Source document:
| B.L.
This film is about the painter Vermier, whom you play. Were you
a fan of his work or did you know anything about him before taking
on the role?
C.F. I am and I was, yeah. I knew more about Vermier than I knew
about the book actually. I had not read the book when I got the
script and it did seem somewhat consistent how I felt about him
when I saw my first Vermier. I'm not a person who has a particularly
sophisticated reaction to paintings and fine art. It must have been
about five or six years ago, when I was on a promotion for Shakespeare
in Love, and I was in the Met in New York and I saw the painting
"Woman with a Water Jug" in the window and that was the
one that did for me. It was a very small painting in quite a small
room full of other Dutch and Flemish art, and it just blew me away.
B.L. Was playing
him a bit of a challenge for you, because here is a guy that really
existed, but we really don't know a lot about him. There isn't
a lot of information on his background. You were pretty well working
with a blank canvas so to speak.
C.F. It was easy in some ways and difficult in others when the character
is an enigma like that, because it's not like playing somebody
totally familiar. If I were playing the British Prime Minister it
would be an exercise in imitation as much as anything else and I'd
have to work very hard to a specific model. With this, we had carte
blanche. There is no portrait or physical description of him. But
in another sense though, it was specific because that enigma didn't
just give me carte blanche to develop the character in any way I
wanted to. The enigma was essential to the story so it was to some
extent an exercise in preserving that.

Exercise objective:
Extend the interview above about portraying the painter Vermier, starting after its final sentence.

Provided records:

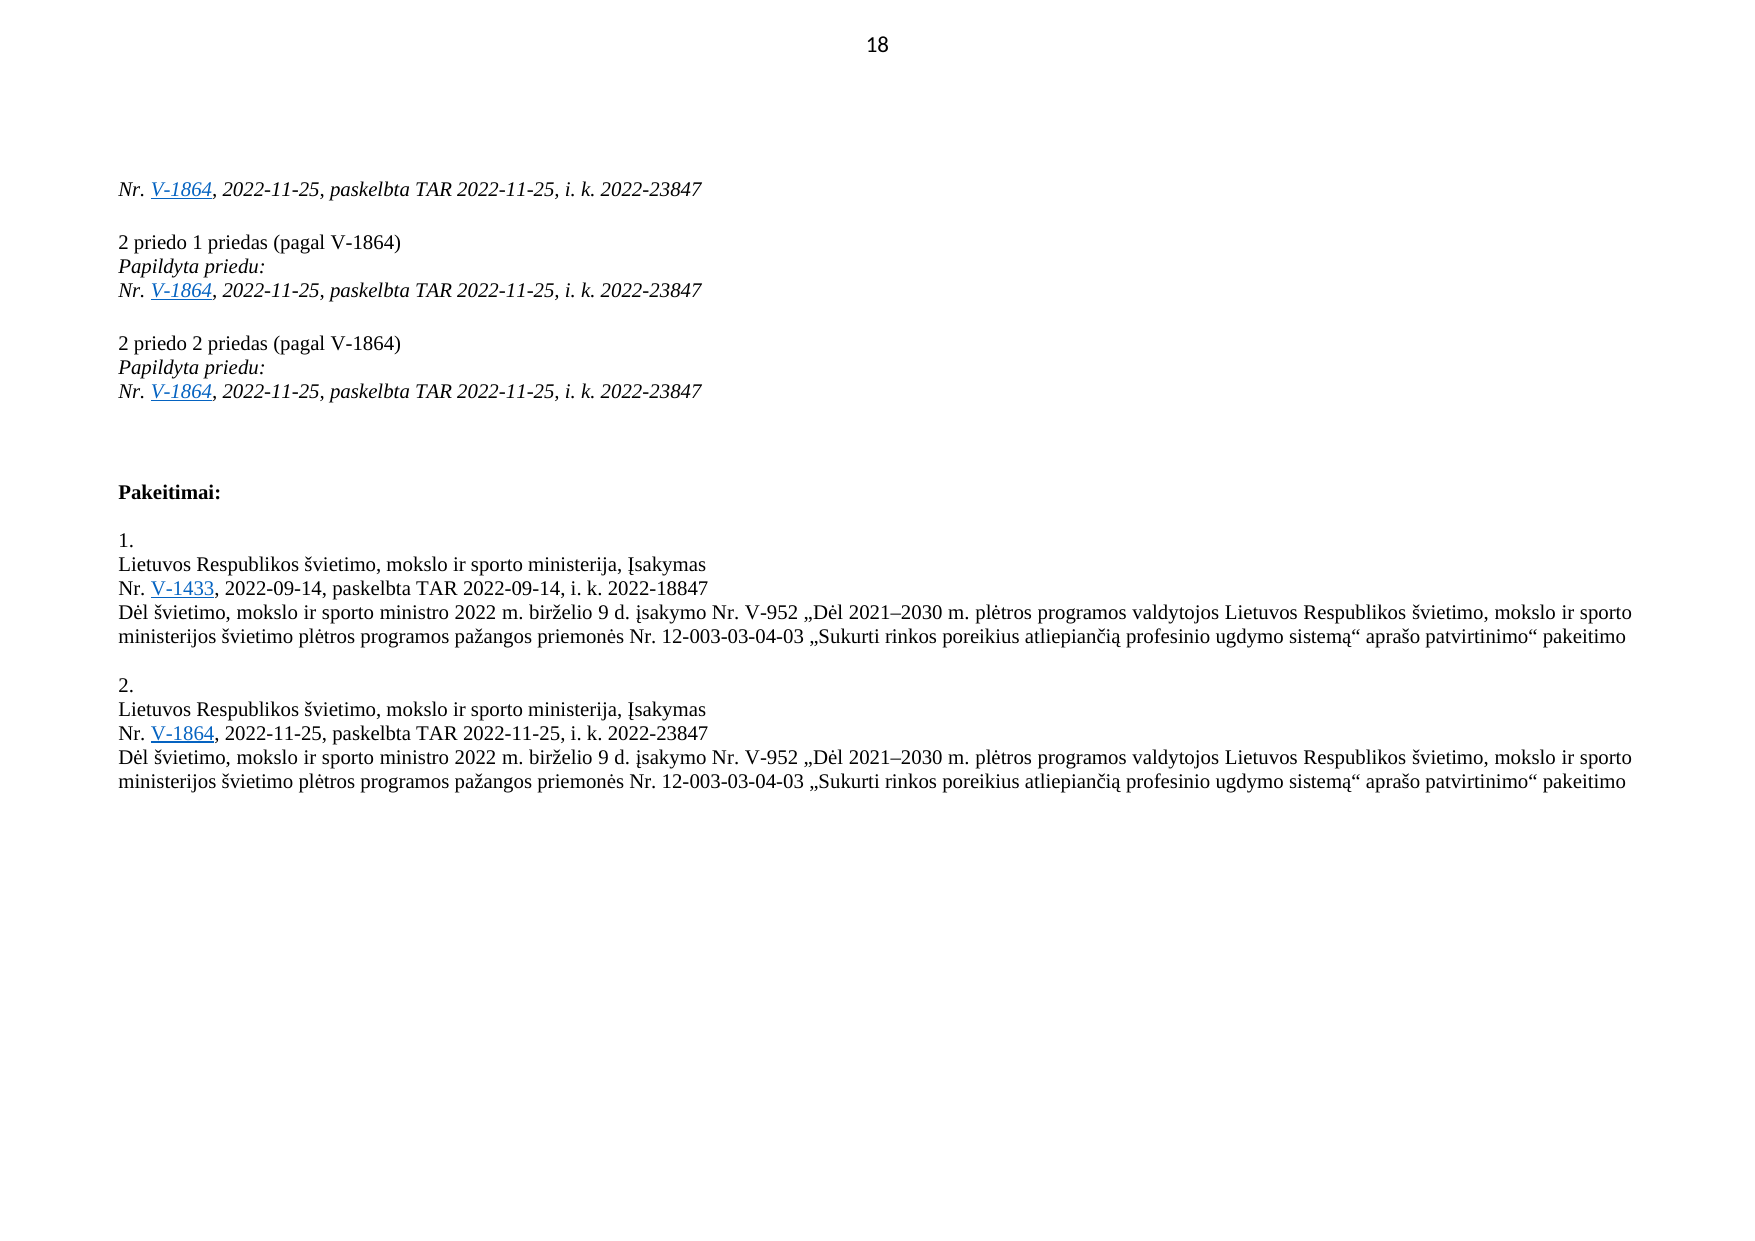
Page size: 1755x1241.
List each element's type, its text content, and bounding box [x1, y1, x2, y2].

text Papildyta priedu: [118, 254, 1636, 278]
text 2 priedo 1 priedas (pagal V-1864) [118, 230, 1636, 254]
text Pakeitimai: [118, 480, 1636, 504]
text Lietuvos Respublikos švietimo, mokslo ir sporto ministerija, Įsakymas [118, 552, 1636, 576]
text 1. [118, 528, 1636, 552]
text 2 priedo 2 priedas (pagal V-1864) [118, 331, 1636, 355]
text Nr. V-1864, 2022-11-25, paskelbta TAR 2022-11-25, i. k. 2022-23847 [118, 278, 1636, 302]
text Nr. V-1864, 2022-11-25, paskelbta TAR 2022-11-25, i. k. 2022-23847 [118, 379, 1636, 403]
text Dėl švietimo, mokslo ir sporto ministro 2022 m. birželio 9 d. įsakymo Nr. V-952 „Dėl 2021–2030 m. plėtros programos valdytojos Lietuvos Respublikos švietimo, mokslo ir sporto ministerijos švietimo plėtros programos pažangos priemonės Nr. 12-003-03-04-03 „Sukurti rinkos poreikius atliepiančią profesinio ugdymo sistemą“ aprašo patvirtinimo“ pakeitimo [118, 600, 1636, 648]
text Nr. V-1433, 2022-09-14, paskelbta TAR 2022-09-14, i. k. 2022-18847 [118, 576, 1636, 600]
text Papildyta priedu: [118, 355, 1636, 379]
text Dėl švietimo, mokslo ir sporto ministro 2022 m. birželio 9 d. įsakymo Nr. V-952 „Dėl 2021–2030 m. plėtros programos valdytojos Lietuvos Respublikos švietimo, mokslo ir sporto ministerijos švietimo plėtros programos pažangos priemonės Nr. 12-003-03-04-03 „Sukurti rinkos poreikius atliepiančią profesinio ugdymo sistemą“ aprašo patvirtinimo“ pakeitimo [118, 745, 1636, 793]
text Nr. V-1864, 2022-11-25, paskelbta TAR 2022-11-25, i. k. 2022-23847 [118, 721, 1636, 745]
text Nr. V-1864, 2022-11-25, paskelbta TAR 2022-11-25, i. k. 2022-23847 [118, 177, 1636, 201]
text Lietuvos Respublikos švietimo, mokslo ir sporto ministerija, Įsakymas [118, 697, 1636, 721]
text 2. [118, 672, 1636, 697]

In response:
B.L. You get
to work very closely with Scarlett Johansson who is one of the brightest
young up-and-coming stars to come around in a long time. What impressed
you about her and how did you enjoy working with her?
C.F. Just about everything really, I think she's extraordinary.
She was 17 years old when she started this job and she is one of
my favorite actors that I have ever worked with. One of the things
that throw you slightly when you are in your early forties is to
work with someone who is that young and actually probably, as experienced
as you are because she's been doing it that long. So there
was a lot of the 'old soul' in her and she offered unbelievable
energy. She was able to keep up with the workload and she had just
come off a really difficult schedule and came right into this. I
think I'd realized with middle age coming on, my exhaustion
threshold was much lower than hers.
B.L. She was
absolutely mesmerizing in this role I thought.
C.F. She was utterly committed to the project and utterly enamored
with it all, and when you've got something like this it tends
to weave a spell on all of us and puts us all on the same page.
B.L. You have
worked with a lot of young actresses in the last few years. Amanda
Bynes, Mena Suvari, Scarlett Johansson...
C.F. It's been a long time since I have done a film without
an American actress interestingly enough. It's very often
that American actresses come to England to work and I tend to be
there when they do.
B.L. It's
interesting. How have you enjoyed working with these up-and-coming
young women? Are they good sparring partners for you?
C.F. Amazing. Oh yeah, absolutely. When someone is young and brilliant
it does throw down the gauntlet. It stops you from becoming stagnant
and complacent and jaded. It keeps you fresh to work with brilliant
young people, definitely.
B.L. You also
just released Love Actually, which I have to say I truly
loved your storyline. How much fun did you have working on that?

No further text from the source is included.